Excerpt to read:
Liquid crystal device

Abstract

There is provided a liquid crystal comprising a liquid crystal panel with a memory effect (2) sandwiching liquid crystals of a memory effect, a driving circuit (10) outputs driving voltage for driving the liquid crystal panel with a memory effect (2) and a temperature sensor for detecting an ambient temperature, wherein the driving circuit (10) includes a control circuit (11) for varying a driving voltage. The control circuit has a first temperature compensation range where the driving voltage is increased from a high temperature side toward a lower temperature side according to temperature information detected by the temperature sensor (3), and a second temperature compensation range where the driving voltage is rendered in a maximum value at a predetermined temperature, or rendered substantially equal to, or smaller than the maximum value on a side of the boundary, lower than the predetermined temperature.

Description

BRIEF DESCRIPTION OF THE DRAWINGS

FIG. 1 is a block diagram showing a configuration of a first embodiment of a liquid crystal device according to the invention;

FIG. 2 is a flow chart showing a first operation of a driving circuit of the liquid crystal device;

FIG. 3 is a graph showing an example of a relationship between an ambient temperature, and a pulse width of a driving voltage with reference to the first operation;

FIG. 4 is a graph showing another example of the relationship between the ambient temperature, and the pulse width of the driving voltage with reference to the first operation;

FIG. 5 is a flow chart showing a second operation of the driving circuit in FIG. 1;

FIG. 6 is a graph showing an example of the relationship between the ambient temperature, and the pulse width of the driving voltage with reference to the second operation;

FIG. 7 is a graph showing another example of the relationship between the ambient temperature, and the pulse width of the driving voltage with reference to the second operation;

FIG. 8 is a block diagram showing a configuration of a second embodiment of a liquid crystal device according to the invention;

FIG. 9 is a flow chart showing a first operation of a driving circuit of the liquid crystal device;

FIG. 10 is a flow chart showing a second operation of the driving circuit of the liquid crystal device;

FIG. 11A is a schematic plan view showing a configuration of arrangement of polarizers of a conventional ferroelectric liquid crystal device;

FIG. 11B is a schematic sectional view showing a structure of the conventional ferroelectric liquid crystal device;

FIG. 12 is a diagram showing variation in light transmittance in relation to a driving voltage of the ferroelectric liquid crystal device;

FIG. 13 is a waveform chart showing an example of a composite driving voltage applied to the ferroelectric liquid crystal device;

FIG. 14 is a graph showing relationship between an ambient temperature, and a pulse width of a driving voltage in the case of conventional temperature compensation;

FIG. 15 is a view showing humidity characteristics of threshold values of the driving voltage, causing the ferroelectric liquid crystal device to undergo switching; and

FIGS. 16A, 16B, 17A, 17B each are a schematic view for describing the action of the ferroelectric liquid crystal device entering an abnormal operation region.

Assignment:
Continue the liquid crystal device patent text from the point where it stops, picking up right after its final figure description.

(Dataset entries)

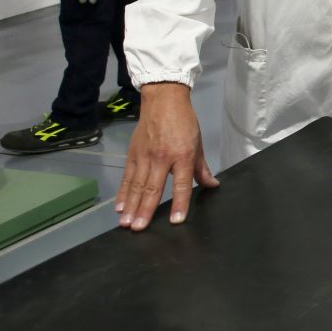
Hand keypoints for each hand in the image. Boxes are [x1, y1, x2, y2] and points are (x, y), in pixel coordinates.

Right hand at [117, 83, 219, 230]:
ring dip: (131, 206)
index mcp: (182, 155)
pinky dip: (122, 193)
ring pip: (137, 185)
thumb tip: (212, 186)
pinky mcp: (133, 154)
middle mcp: (162, 158)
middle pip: (153, 188)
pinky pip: (127, 177)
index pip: (182, 184)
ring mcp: (145, 156)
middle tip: (139, 228)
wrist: (164, 101)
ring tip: (127, 223)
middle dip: (145, 210)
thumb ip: (202, 169)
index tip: (175, 221)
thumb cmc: (184, 122)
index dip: (179, 203)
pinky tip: (119, 207)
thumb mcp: (197, 144)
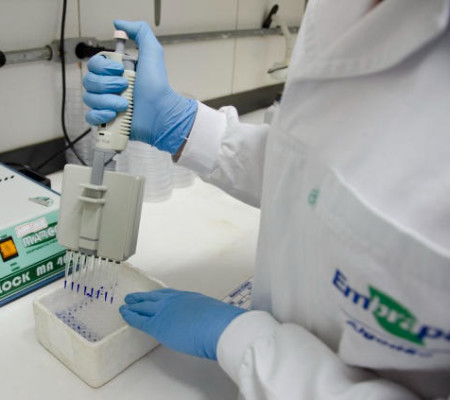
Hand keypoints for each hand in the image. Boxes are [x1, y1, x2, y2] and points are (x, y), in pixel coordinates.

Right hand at [83, 20, 197, 154]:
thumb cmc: (158, 86)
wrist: (162, 113)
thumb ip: (140, 32)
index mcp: (116, 72)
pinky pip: (90, 117)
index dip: (103, 67)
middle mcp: (109, 87)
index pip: (93, 64)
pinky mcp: (107, 121)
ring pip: (89, 98)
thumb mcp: (152, 52)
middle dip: (107, 84)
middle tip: (125, 87)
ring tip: (125, 105)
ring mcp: (107, 104)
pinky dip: (100, 115)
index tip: (120, 70)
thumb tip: (119, 23)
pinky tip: (113, 114)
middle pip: (89, 81)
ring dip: (107, 100)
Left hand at [119, 288, 246, 359]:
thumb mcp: (213, 314)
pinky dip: (130, 316)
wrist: (216, 325)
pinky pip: (139, 320)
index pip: (169, 295)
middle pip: (154, 297)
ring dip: (134, 305)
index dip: (159, 295)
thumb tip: (208, 324)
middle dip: (143, 297)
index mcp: (188, 297)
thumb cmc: (219, 322)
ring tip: (126, 304)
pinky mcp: (157, 324)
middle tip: (135, 297)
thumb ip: (206, 317)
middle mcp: (174, 300)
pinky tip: (125, 314)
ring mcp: (164, 311)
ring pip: (144, 306)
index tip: (155, 295)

Answer to this task:
Claims

1. A liquid crystal device capable of executing temperature compensation, comprising a liquid crystal panel with a liquid crystal layer sandwiched between a pair of substrates having respective driving electrodes, over respective surfaces of the substrates, opposed to each other, a driving circuit for outputting a driving voltage for driving the liquid crystal panel, and a temperature sensor for detecting an ambient temperature: the driving circuit including a control circuit for varying a pulse width or a pulse height of the driving voltage;the control circuit including a first temperature compensation range where the pulse width or the pulse height of the driving voltage is increased from a high temperature side toward a low temperature side in a temperature compensation range of the liquid crystal panel, according to temperature information detected by the temperature sensor, and a second temperature compensation range where the pulse width or the pulse height of the driving voltage is rendered maximum at a predetermined temperature at the boundary between the first temperature compensation range, and the second temperature compensation range before the pulse width or the pulse height of the driving voltage is rendered substantially equal to, or smaller than a maximum pulse width or a maximum pulse height of the driving voltage, on a side of the boundary, lower than the predetermined temperature.

2. The liquid crystal device according to claim 1, wherein the predetermined temperature is not higher than 0° C.

3. The liquid crystal device according to claim 1, wherein the temperature compensation range including the first temperature compensation range and second temperature compensation range is in a range of −10° C. to +60° C.

4. The liquid crystal device according to claim 1, wherein the liquid crystal layer is composed of liquid crystals with a memory effect having at least two stable states.

5. The liquid crystal device according to claim 4, wherein the driving voltage outputted by the driving circuit contains a reset pulse for resetting the liquid crystals with a memory effect to one of the two stable states, and outputs the reset pulse sufficient for resetting the liquid crystals with a memory effect to the one of the two stable states in the second temperature compensation range.

6. The liquid crystal device according to claim 5, wherein the driving circuit outputs the reset pulse sufficient for resetting the liquid crystals with a memory effect to the one of the two stable states at any suitable temperature in the second temperature compensation range.

7. The liquid crystal device according to claim 5, wherein the liquid crystal device further comprises a humidity sensor for detecting an ambient humidity, and the driving circuit outputs the reset pulse sufficient for resetting the liquid crystals with a memory effect to the one of the two stable states in the second temperature compensation range on the basis of humidity information detected by the humidity sensor.

8. The liquid crystal device according to claim 7, wherein the humidity information detected by the humidity sensor is information on humidity at the predetermined humidity or lower.

9. The liquid crystal device according to claim 7, wherein the humidity information detected by the humidity sensor is information on continuation of a condition of the detected humidity being at the predetermined humidity or lower for a predetermined time length.

10. The liquid crystal device according to claim 5, wherein the driving circuit stops the driving voltage applied to the liquid crystal panel with a memory effect after the liquid crystal panel with a memory effect is reset.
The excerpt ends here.